→ **TASK TO CARRY OUT**
Reproduce the text lines of all the records below without alteration, omitting the pictures from your answer.

→ **Dataset records**
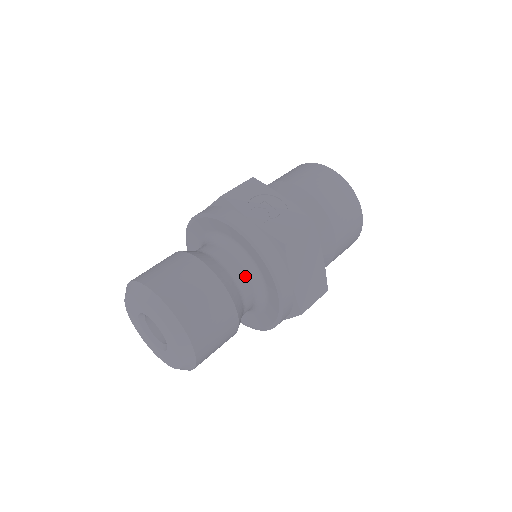
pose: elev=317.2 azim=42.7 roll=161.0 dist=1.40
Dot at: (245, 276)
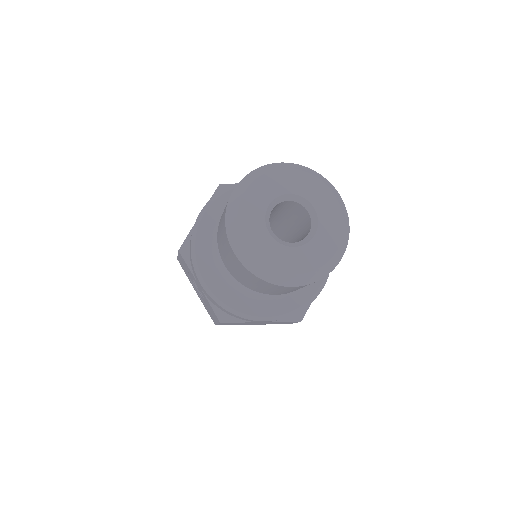
Dot at: occluded
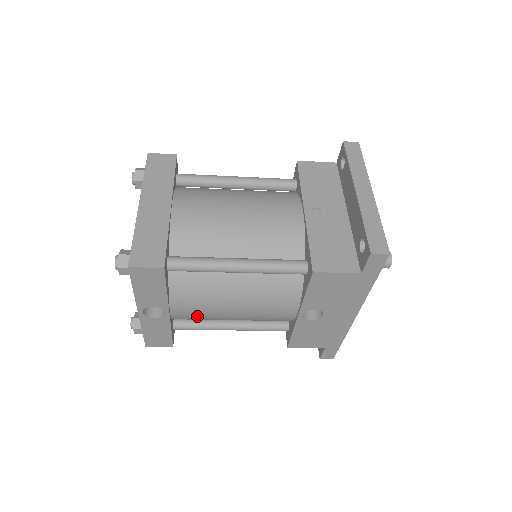
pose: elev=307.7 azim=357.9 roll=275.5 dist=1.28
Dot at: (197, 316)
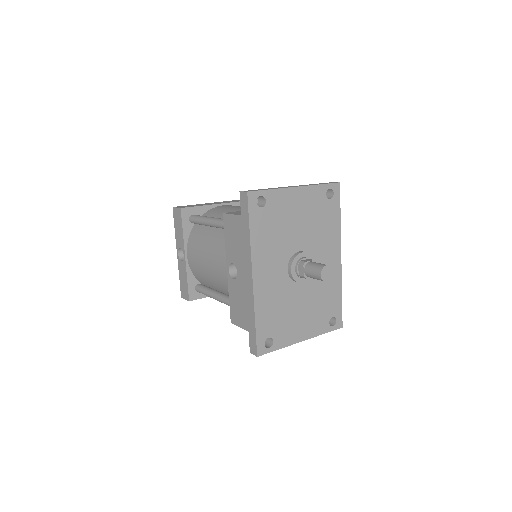
Dot at: (197, 267)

→ **SOLUTION TO THE PROBLEM**
pose: elev=317.2 azim=42.7 roll=161.0 dist=1.40
Dot at: (245, 276)
Dot at: occluded
pose: elev=307.7 azim=357.9 roll=275.5 dist=1.28
Dot at: (197, 316)
Dot at: (197, 267)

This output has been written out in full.